Scipio’s dream
Scipio’s dream

Scipio’s dream

Was there ever a more precocious talent than Mozart? He wrote Il sogno di Scipione when he was 15 years old. Yet it was his fifth dramatic work for the stage. His long 3-act opera seria, Mitridate, had already triumphed in Milan, resulting in two more opera commissions for that city’s Teatro Regio Ducal. This was the boy who had copied down from memory Allegri’s Miserere after learning that the Vatican’s edict forbade its publication.

Il sogno di Scipione was a more modest affair, an azione teatrale in a single act of some 90 minutes. It was written in advance of Mozart’s second Milanese opera, Ascanio in Alba, as an occasional piece to celebrate the jubilee of the Prince-Archbishop of Salzburg. By the time Mozart returned from Milan to his native Salzburg, the old archbishop was dead and his successor Colloredo was an altogether less congenial employer, who became notorious for ordering that the obstreperous young composer be kicked downstairs. It is uncertain if the piece was ever performed, as intended, at Colloredo’s installation in 1772.

Mozart wrote the music in 1771, but the text dates from 1735 and belongs to a different generation. It was written by Pietro Metastasio, the prolific master librettist of the age, adept at spinning felicitous but conventional phrases, whose work was recycled from one composer to another. There is a disjunction between Metastasio’s orotund morality and the young Mozart’s aspiration to be original. Too often it is Metastasio who wins, but not always.

The subject of the opera is a historical figure: Publius Cornelius Scipio Aemilianus, who lived between 185 and 129 BC. He was also known as Scipio Africanus the Younger. His parentage was complicated, as appears in the opera.  He was elected Consul of the Roman Republic in 147 BC and given the command of the Roman army during the Third Punic War, in which Carthage was besieged and destroyed. He was chosen as Consul again in 134 BC.

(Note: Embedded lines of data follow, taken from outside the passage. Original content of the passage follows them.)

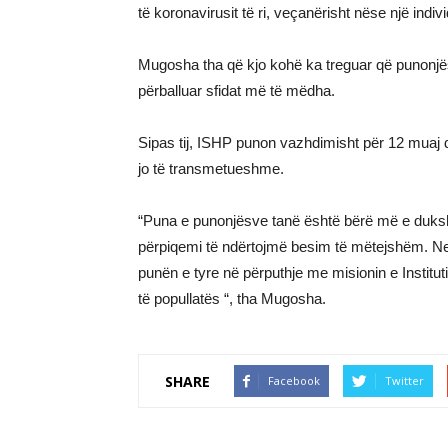
të koronavirusit të ri, veçanërisht nëse një indiv
Mugosha tha që kjo kohë ka treguar që punonjës
përballuar sfidat më të mëdha.
Sipas tij, ISHP punon vazhdimisht për 12 muaj 
jo të transmetueshme.
“Puna e punonjësve tanë është bërë më e duksh
përpiqemi të ndërtojmë besim të mëtejshëm. Ne
punën e tyre në përputhje me misionin e Institut
të popullatës “, tha Mugosha.
SHARE
Facebook
Twitter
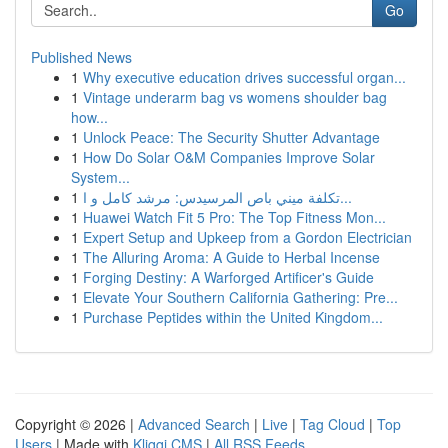
Go
Published News
1
Why executive education drives successful organ...
1
Vintage underarm bag vs womens shoulder bag
how...
1
Unlock Peace: The Security Shutter Advantage
1
How Do Solar O&M Companies Improve Solar
System...
1
تكلفة ميني باص المرسيدس: مرشد كامل و ا...
1
Huawei Watch Fit 5 Pro: The Top Fitness Mon...
1
Expert Setup and Upkeep from a Gordon Electrician
1
The Alluring Aroma: A Guide to Herbal Incense
1
Forging Destiny: A Warforged Artificer's Guide
1
Elevate Your Southern California Gathering: Pre...
1
Purchase Peptides within the United Kingdom...
Copyright © 2026 |
Advanced Search
|
Live
|
Tag Cloud
|
Top
Users
| Made with
Kliqqi CMS
|
All RSS Feeds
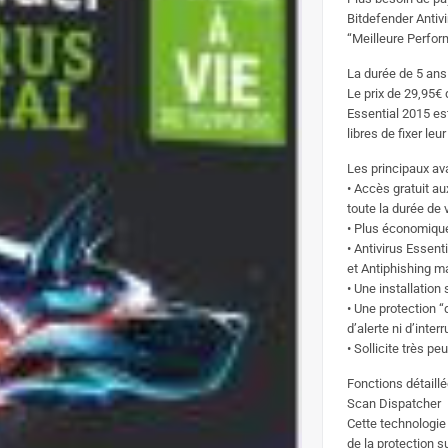
Bitdefender Antivi
“Meilleure Perfor
La durée de 5 ans
Le prix de 29,95€ 
Essential 2015 est 
libres de fixer leur
Les principaux av
• Accès gratuit au
toute la durée de 
• Plus économique
• Antivirus Essent
et Antiphishing 
• Une installation
• Une protection 
d’alerte ni d’inter
• Sollicite très p
Fonctions détaillé
Scan Dispatcher
Cette technologie
de la protection 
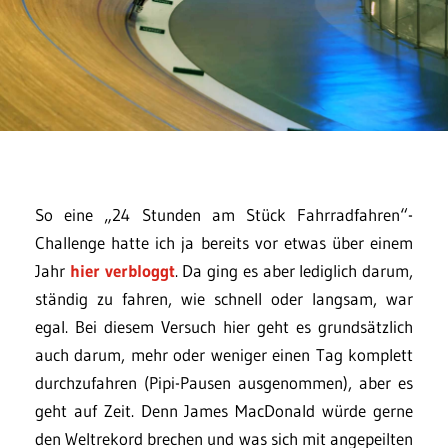
So eine „24 Stunden am Stück Fahrradfahren“-
Challenge hatte ich ja bereits vor etwas über einem
Jahr
hier verbloggt
. Da ging es aber lediglich darum,
ständig zu fahren, wie schnell oder langsam, war
egal. Bei diesem Versuch hier geht es grundsätzlich
auch darum, mehr oder weniger einen Tag komplett
durchzufahren (Pipi-Pausen ausgenommen), aber es
geht auf Zeit. Denn James MacDonald würde gerne
den Weltrekord brechen und was sich mit angepeilten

Both Scipio’s natural father Aemilius and his socially more important adoptive father Publius appear in the opera’s Dream. Confusingly, all three men are tenors! They offer equivocal advice about the moral dilemma confronting him: how to choose between Fortune, who offers the earthly benefits of riches with attendant risk; and Constancy, who offers the more lasting rewards of truth and virtue. When he finally opts for the latter, spurned Fortune unleashes a furious cataclysm which wakes him from his dream. Both allegorical figures are played by sopranos.

As with many of Metastasio’s stories, the classical setting is a pretext for a contemporary moral. Choosing the virtuous path is meant as a tribute to Mozart’s ecclesiastical patron. Ironically, the archbishop had a reputation for hoarding money.

The conceit of the dream with a didactic message provides a framework for contrasted arias for the principal characters. It also offers Teatro la Fenice’s production team the opportunity for fantasy. Mozart, even while straining against inherited conventions, shows his burgeoning craft of clothing his singers with music that shows off their skills; and his score is enlivened with a chorus, scurrying strings and bright horns and trumpets.

Il sogno di Scipione may seldom stray beyond the conventions of its age, but it remains fascinating to observe the early emerging shoots of Mozart’s genius. Lucio Silla, his third and best opera for Milan, was less than a year away.